Le Premier ministre a cependant déjà fermé la porte à cette taxe, tout en reconnaissant que se posaient "des questions de justice fiscale".

La taxe Zucman, "c'est une connerie, mais ils vont la faire quand même parce que ça permet d'obtenir un accord de non-censure" avec la gauche, a de son côté prédit mardi Marine Le Pen, sans pour autant fermer la porte à une mise à contribution des plus fortunés.

"Si la rupture consiste à un retour aux sources socialistes du macronisme, c'est contraire à l'aspiration majoritaire du pays", a également mis en garde la cheffe des députés RN, attendue à 16H00 à Matignon avec Jordan Bardella.

Un avertissement auquel le patron des députés LR Laurent Wauquiez a fait écho mardi en dénonçant "la pression du PS", craignant qu'il "n'y ait plus rien sur l'immigration, la sécurité ou l'assistanat" dans le budget.

Autre point au cœur des discussions, le niveau de freinage des dépenses.

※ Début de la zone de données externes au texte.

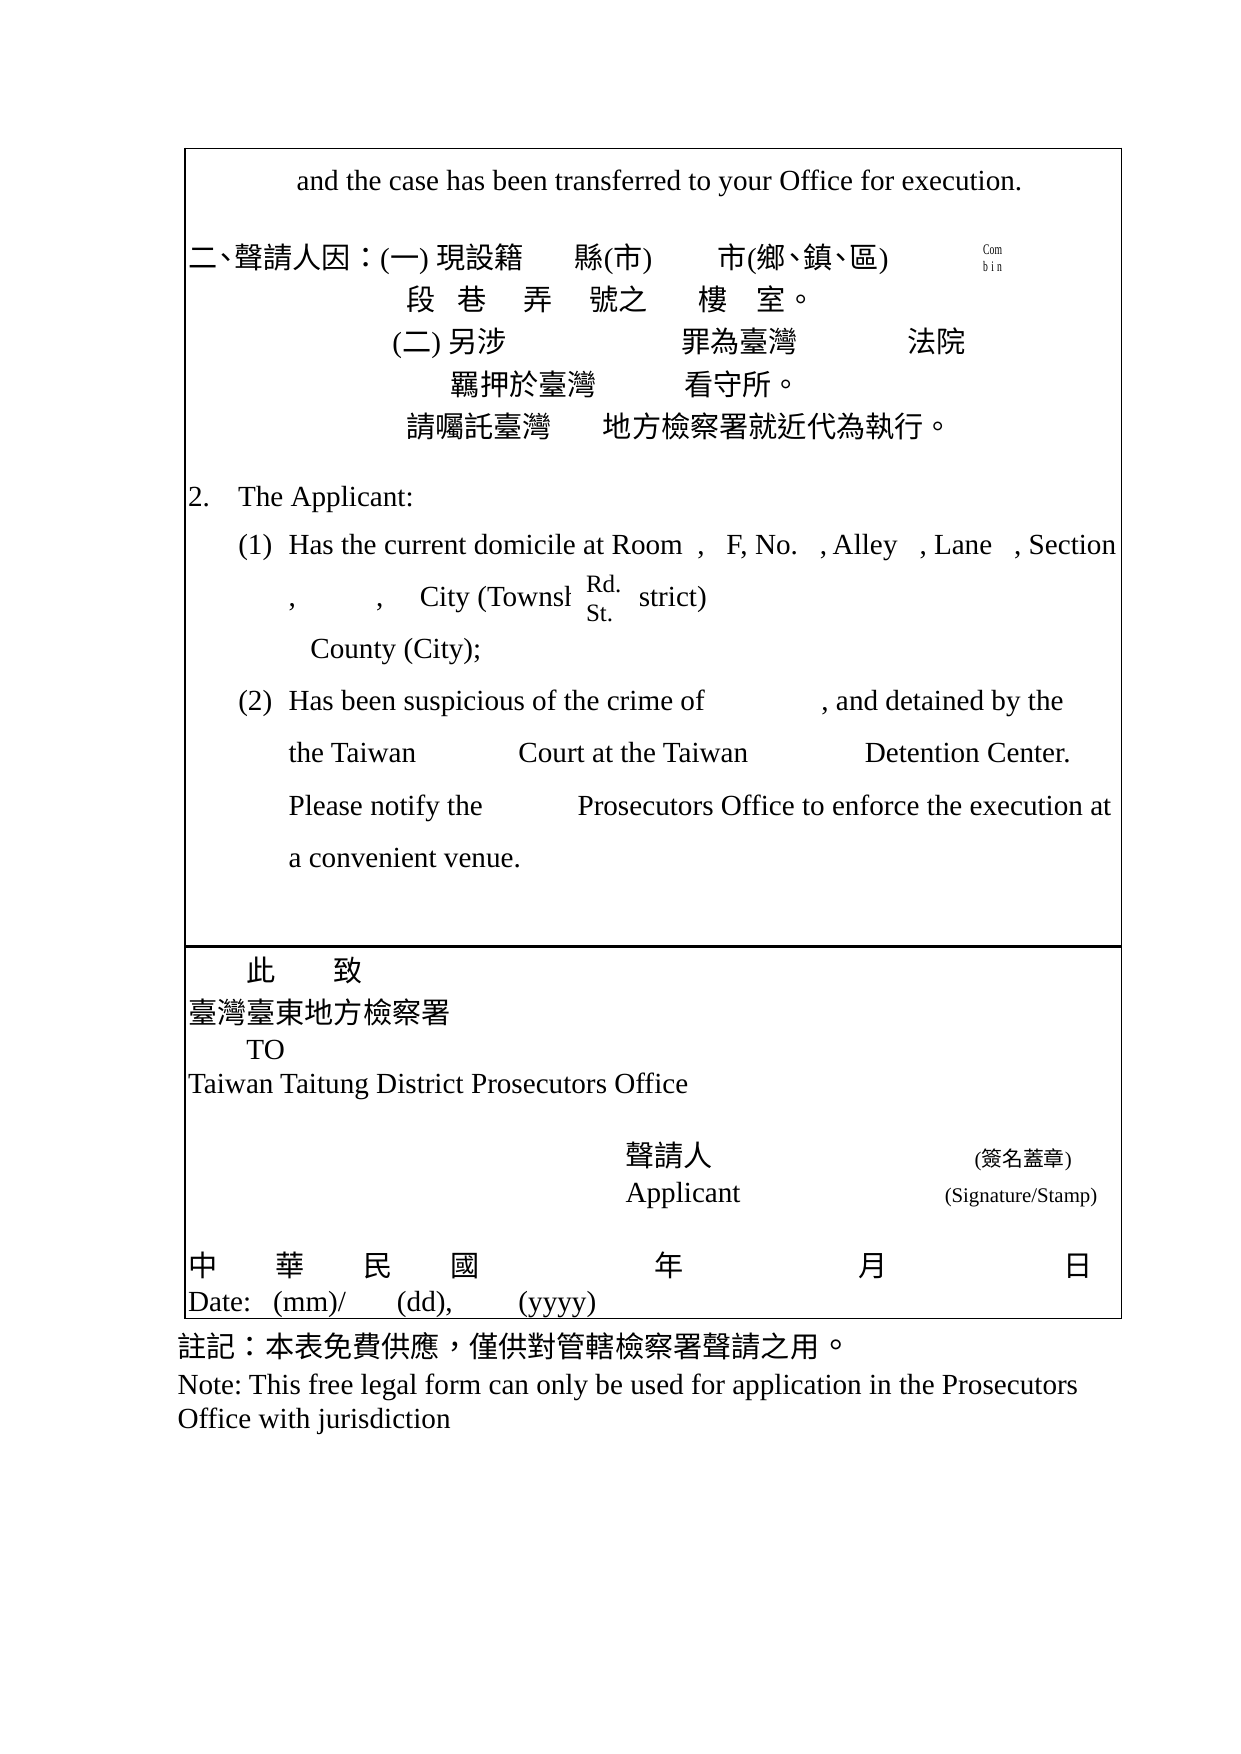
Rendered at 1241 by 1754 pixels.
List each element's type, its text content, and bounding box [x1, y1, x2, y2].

text Note: This free legal form can only be used for application in the Prosecutors Office with jurisdiction [177, 1367, 1122, 1434]
table_cell 此 致 臺灣臺東地方檢察署 TO Taiwan Taitung District Prosecutors Office 聲請人 (簽名蓋章) Applicant (Signature/Stamp) 中 華 民 國 年 月 日 Date: (mm)/ (dd), (yyyy) [186, 948, 1121, 1318]
text 註記：本表免費供應，僅供對管轄檢察署聲請之用。 [177, 1319, 1122, 1367]
table_cell 一、聲請人因 一案經臺灣 法院 年度 罰 金 銀 元新臺幣 元 字第 號判處 有期徒刑 年 月 ， 無期徒刑 拘 役 日 並移送 貴署執行。 1. Under the ruling of the Taiwan Court year zhi No. for the case ,the Applicant has been sentenced to □ Pay a fine of silver yuan NT$ □ a fixed-term imprisonment years and days □ Life imprisonment □ a short-term imprisonment days and the case has been transferred to your Office for execution. 二、聲請人因：(一) 現設籍 縣(市) 市(鄉、鎮、區) Combin 段 巷 弄 號之 樓 室。 (二) 另涉 罪為臺灣 法院 羈押於臺灣 看守所。 請囑託臺灣 地方檢察署就近代為執行。 2. The Applicant: (1) Has the current domicile at Room , F, No. , Alley , Lane , Section , , City (Township/District) County (City); (2) Has been suspicious of the crime of , and detained by the the Taiwan Court at the Taiwan Detention Center. Please notify the Prosecutors Office to enforce the execution at a convenient venue. [186, 149, 1121, 911]
table_cell [186, 911, 1121, 944]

La présidente de l'Assemblée nationale Yaël Braun-Pivet a appelé dimanche à chercher un accord autour "de 35 à 36 milliards" d'euros d'économies, soit moins que les 44 milliards initialement prévus par François Bayrou, mais plus que les 21,7 milliards du PS.

"Les socialistes donnent l'air d'être déterminés et de poser des conditions mais c'est un moyen de rentrer dans les négociations", estime Manuel Bompard, coordinateur de LFI, grinçant sur la politique des "petits pas" du PS, au détriment des "grands soirs".